North America has a unique distinction in this regard. As a share of world investment, industrial manufacturing is expected to grow in North America from 26% in 2012 to 28% in 2016, taking share from the rest of the world outside of Asia. A geography’s innovation ecosystem and intellectual property protection environment are particularly important factors for selecting the US or Western Europe, especially in applications with new technology. For instance, Samsung recently started up a $3.6 billion facility in Austin, Texas that supplies processors for Apple’s iPhone and iPad3. Part of the reason for the expansion was proximity to the top-notch engineering program at the University of Texas.
Robotics and automation have been reducing the labor intensity of fabricated and assembled products, as well as of pharmaceutical and rubber/plastics products production manufacturing. Prices of robots are believed to have fallen relative to their capabilities and advancements in sensor technology, software and processing power, which have enabled robots to do multiple tasks at higher speeds, lower cost, less waste and better quality. This is reducing the case significantly for building in low labor cost regions. According to 2010 data, the US creates far more value added output (value over purchased materials and services) per person than China. China created less value added output than the US with 20 times more employees!4
But there is still opportunity for improvement. While the US’s use of robots is high compared to developing regions, it is not the leader.
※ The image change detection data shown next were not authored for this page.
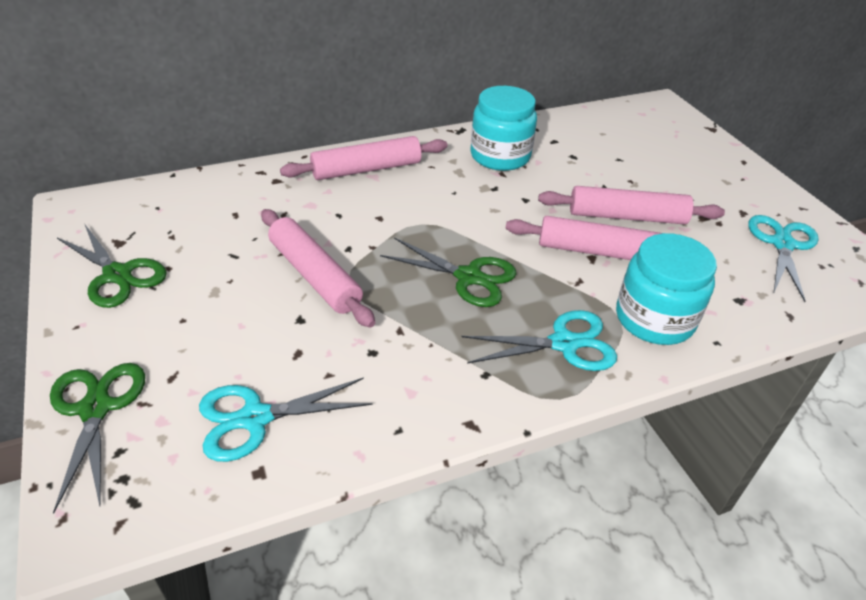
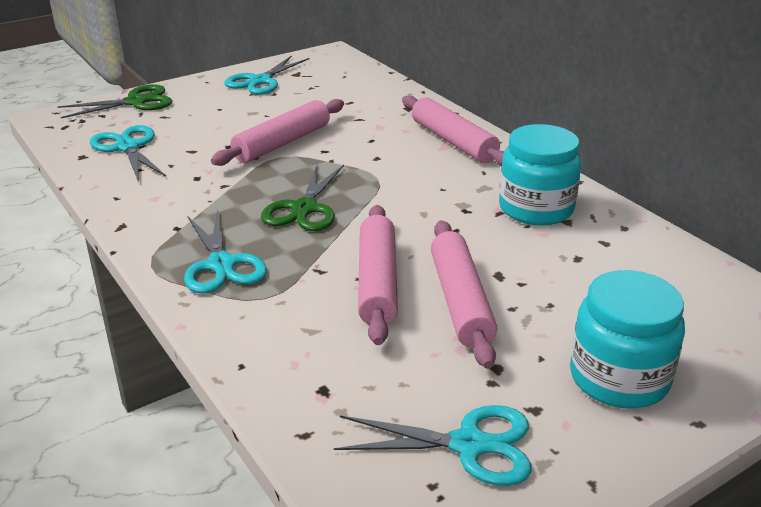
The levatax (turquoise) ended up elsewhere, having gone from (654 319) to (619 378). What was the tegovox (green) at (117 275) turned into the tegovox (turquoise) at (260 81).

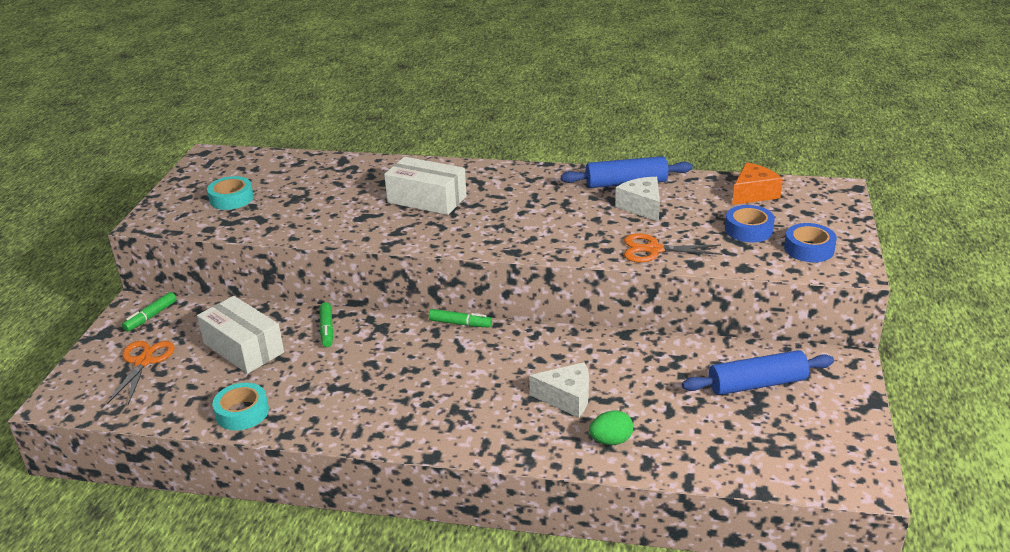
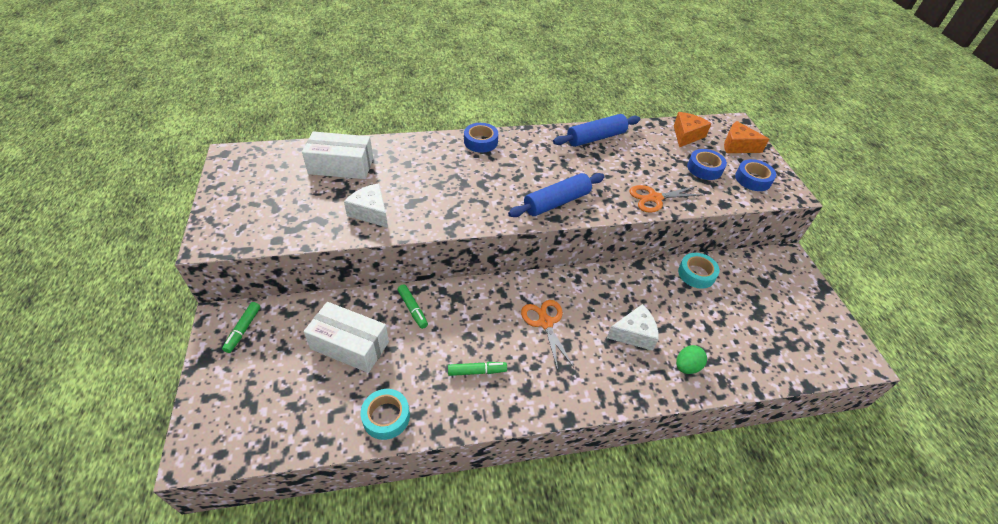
The second view gained the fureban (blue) at (480 142). The second view gained the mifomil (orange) at (738 146). The tegovox (orange) ended up elsewhere, having gone from (144 361) to (545 322). The fureban (turquoise) ended up elsewhere, having gone from (231 199) to (696 274). The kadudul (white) ended up elsewhere, having gone from (427 199) to (341 166). The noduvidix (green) ended up elsewhere, having gone from (460 323) to (477 371). The mifomil (white) ended up elsewhere, having gone from (642 207) to (371 212). The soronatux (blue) ended up elsewhere, having gone from (757 384) to (556 202).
Japan, Germany and Italy lead in robot use per unit of output. Accenture estimates that if the US were to increase robot use to the levels of those countries, the US could lower its cost of goods sold, on an aggregate level, by more than $100 billion dollars per year! Robot use is growing rapidly now in China, and although it has a long way to go, competitive dynamics will continue to change. Also, China will still be preferred for the large volume production commodity applications with a significant labor component.
New advantage is developing on the supply-side as well. The largest competitive change in world energy affecting manufacturing investment involves natural gas in North America. By using unconventional technology to tap previously unattractive deposits of natural gas (such as shale gas), the supply has become more abundant, pushing down prices, away from the link to oil prices.
Several significantly large-volume chemicals can be manufactured from natural gas components, including ethylene (by far the dominant petrochemical), methanol and ammonia; many expansions are under study. The energy, steel and minerals industries are also significant energy users and have benefitted from lower cost gas supplies. In a symbiotic relationship, as these sectors expand, they represent growth markets for chemicals, such as in oilfield, metals finishing, industrial gases and mining chemicals, as well as metals, such as is in drill pipe and pipelines.
One downside of the NA shale gas boom is the lack of co-products associated with liquids ethylene manufacture due to the shift to gas raw material. Vital parts of the industry are affected, including butadiene, primarily used in rubber and plastics, and specialty chemicals industries such as adhesives and coatings. The industry can be assured of growth in domestic industrial markets for those products, and companies should look for alternative ways to increase domestic supply.
Global chemical leaders will need a clear vision of the future market potential at home and abroad. Actions to tap the opportunity will include:
- Concentrating on large, competitive domestic customers
- Reducing costs and improving supply chains
- Investing in automation
- Optimizing plant construction
- Getting involved early on in customers’ innovation, development and commercialization
- Fostering innovation for the long term
Figure sources include Accenture Research analysis of: “World Robotics 2011,” The International
Federation of Robotics; Oxford Economics; EIA Short-Term Energy Outlook (March 6, 2012 release)
3 Exclusive: Made in Texas: Apple's A5 iPhone chip, Reuters, Dec 16, 2011
4 Based on reported manufacturing employment and value –added output; Oxford Economics, China National Bureau of Statistics, US Bureau of Labor Statistics.